▶ _Your goal_:
Copy out every line from the records that includes "they".

(Records from a data source)
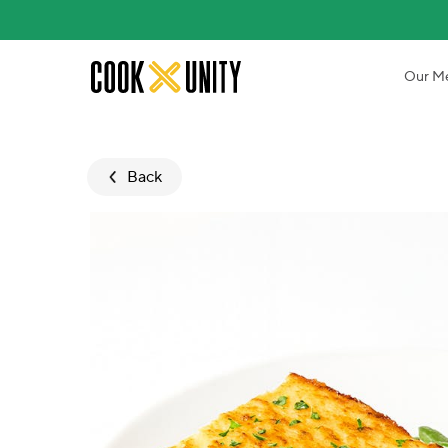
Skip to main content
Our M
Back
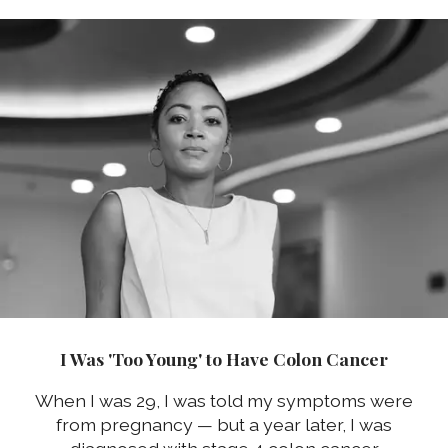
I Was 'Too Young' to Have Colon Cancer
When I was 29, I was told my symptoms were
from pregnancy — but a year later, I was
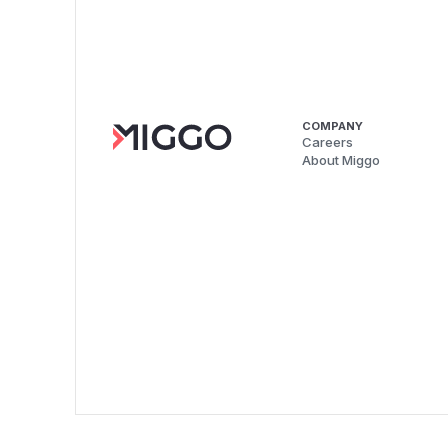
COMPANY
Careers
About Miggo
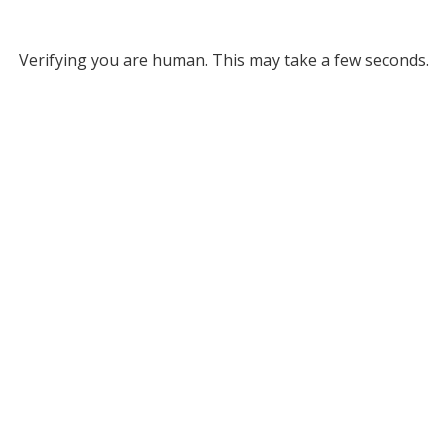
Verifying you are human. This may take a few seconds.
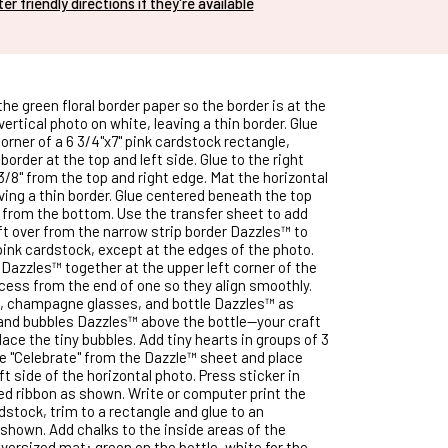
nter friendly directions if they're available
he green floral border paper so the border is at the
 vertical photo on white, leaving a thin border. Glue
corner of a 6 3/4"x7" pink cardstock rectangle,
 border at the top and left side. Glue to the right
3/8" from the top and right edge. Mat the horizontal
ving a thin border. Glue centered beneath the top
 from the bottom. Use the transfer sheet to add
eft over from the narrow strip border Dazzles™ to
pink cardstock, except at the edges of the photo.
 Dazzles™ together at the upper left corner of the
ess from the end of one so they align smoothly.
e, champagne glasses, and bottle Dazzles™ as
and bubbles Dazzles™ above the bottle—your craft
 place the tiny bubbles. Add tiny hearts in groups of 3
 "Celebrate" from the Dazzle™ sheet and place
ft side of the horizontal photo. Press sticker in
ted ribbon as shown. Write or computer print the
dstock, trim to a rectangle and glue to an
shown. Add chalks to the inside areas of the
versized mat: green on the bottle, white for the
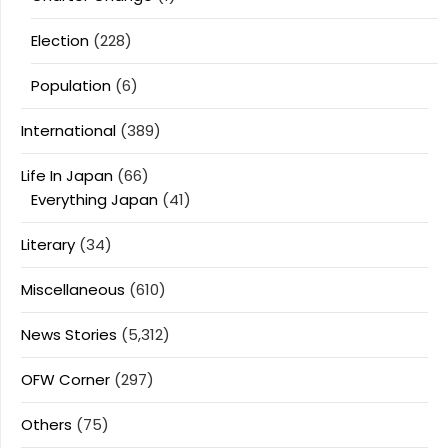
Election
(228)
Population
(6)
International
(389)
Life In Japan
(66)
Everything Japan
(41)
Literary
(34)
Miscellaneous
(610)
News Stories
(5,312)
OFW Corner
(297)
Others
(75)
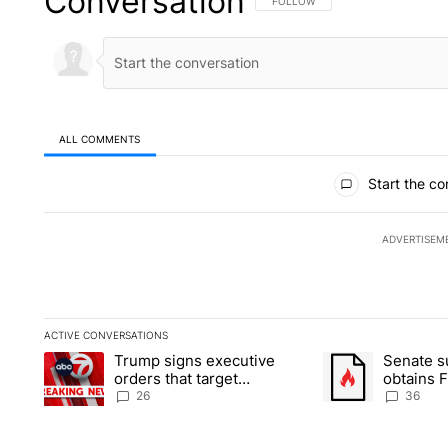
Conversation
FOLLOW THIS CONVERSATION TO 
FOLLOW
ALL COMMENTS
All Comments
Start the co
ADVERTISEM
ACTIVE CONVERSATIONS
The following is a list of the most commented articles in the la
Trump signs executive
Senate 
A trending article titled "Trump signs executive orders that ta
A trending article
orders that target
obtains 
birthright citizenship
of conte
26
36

▶ _Response to this task_:
nter friendly directions if they're available
ess from the end of one so they align smoothly.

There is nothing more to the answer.